Anthony Trent, who had a wide knowledge of paintings of the outdoors and possessed one of the world's missing masterpieces, none other than The Venetian Masque of Giorgione which he had taken from a vulgar and unappreciative millionaire, looked at the fresh, simple landscapes with joy.

"Is the family in residence?" he asked when he had finished.

"The Earl always spends the summer at Rosecarrel," the man answered. "He keeps his yacht in Fowey Harbour. I'm afraid his lordship is failing. You see the loss of Master Gervase and Master Bevil was a terrible shock. We lost seven out of our twelve gardeners here and two of them that came back won't ever be much good."

"What about Mr. Arthur Grenvil?" Trent asked idly. "I used to know him."

"He's back," the butler said. But the look of affection which the old family servant had shown when he spoke of the two who had fallen was gone. "I'll say this for Master Arthur, he fought too and got wounded. There's none that can say aught against his pluck."

"He is cool enough," Trent said, and thought of the scene in the dug-out when he and Arthur Grenvil waited for death and did not give way to terror. "He's down in Cornwall with the Earl, I suppose?"

"And Lady Daphne," the butler added. "Since the death of the Countess she looks after everything."
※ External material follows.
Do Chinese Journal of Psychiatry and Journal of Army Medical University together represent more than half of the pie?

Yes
Trent visualized one of those managing domineering young women who rule tenants relentlessly but after all exercise benevolent despotism in bucolic matters.
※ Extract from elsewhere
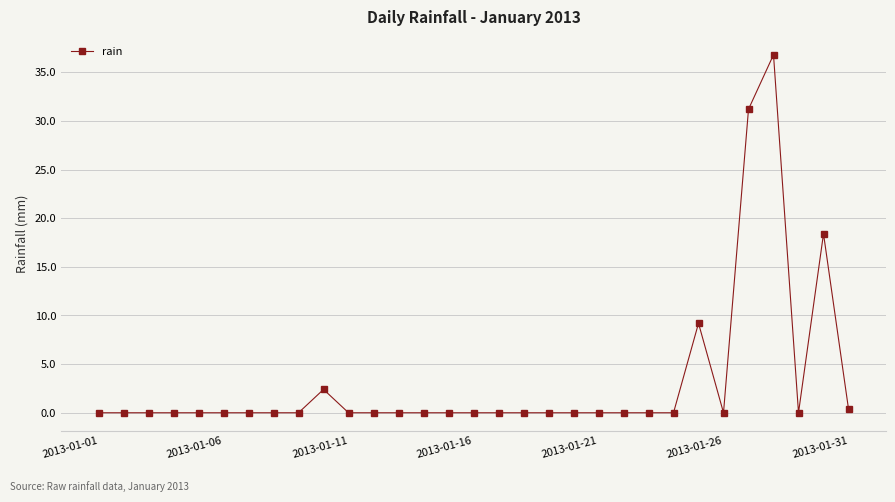

What is the maximum value shown in the chart?

36.8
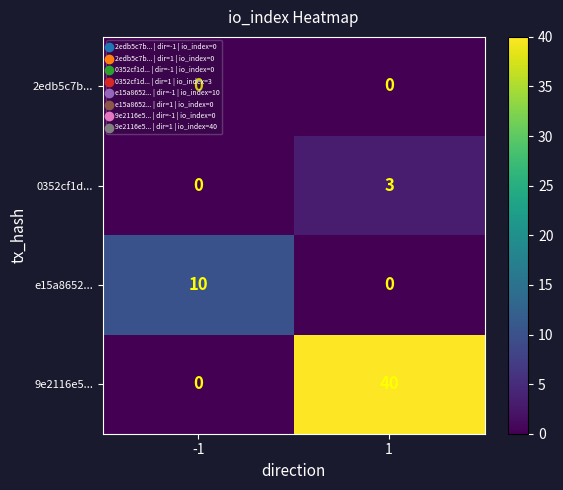

Which series has the largest total across all categories?

9e2116e5...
"Was he badly hurt?" Trent asked before he left.

"I hardly knew him," the butler said. "I give you my word I was fair shocked at the difference; isn't for the likes of me to question the ways of Providence but why Mr. Arthur was left and the others taken I don't understand."

Anthony Trent wondered, too. It would have saved him a great deal of worry if things had been reversed. On the whole this mauvais sujet, of an ancient family was a consistent trouble maker.

A Bradshaw's time table showed Trent that as Lord Rosecarrel's yacht was at Fowey he would be wise to make a trip to the Delectable Duchy, as a Fowey author has termed Cornwall, and disguise himself as a tourist and thus pave the way for a meeting with Private William Smith.

He purchased a large scale automobile map of Cornwall and when he reached the quaint seaport had a fair idea of the locality. Rosecarrel Castle lay some ten miles away on the moorland. The local guidebook told him all about it. It was the great house of the neighbourhood, a granite built fastness which had suffered siege many times. The Grenvils were a Cornish family of distinction and happier in their own West Countree than on the Cambridge estates.

Trent had always found the consultation of local newspapers a great help toward knowledge of a community and he immediately solaced himself with what Fowey had to offer. A perusal of the advertising columns gave him a good idea of what he could do to pass his time in a manner that would seem logical to the countryfolk. Since he was not a painter, and Fowey had no golf links, his occupation in the absence of a sailing or power boat was merely that of a sightseer and he felt out of his element in this innocent guise.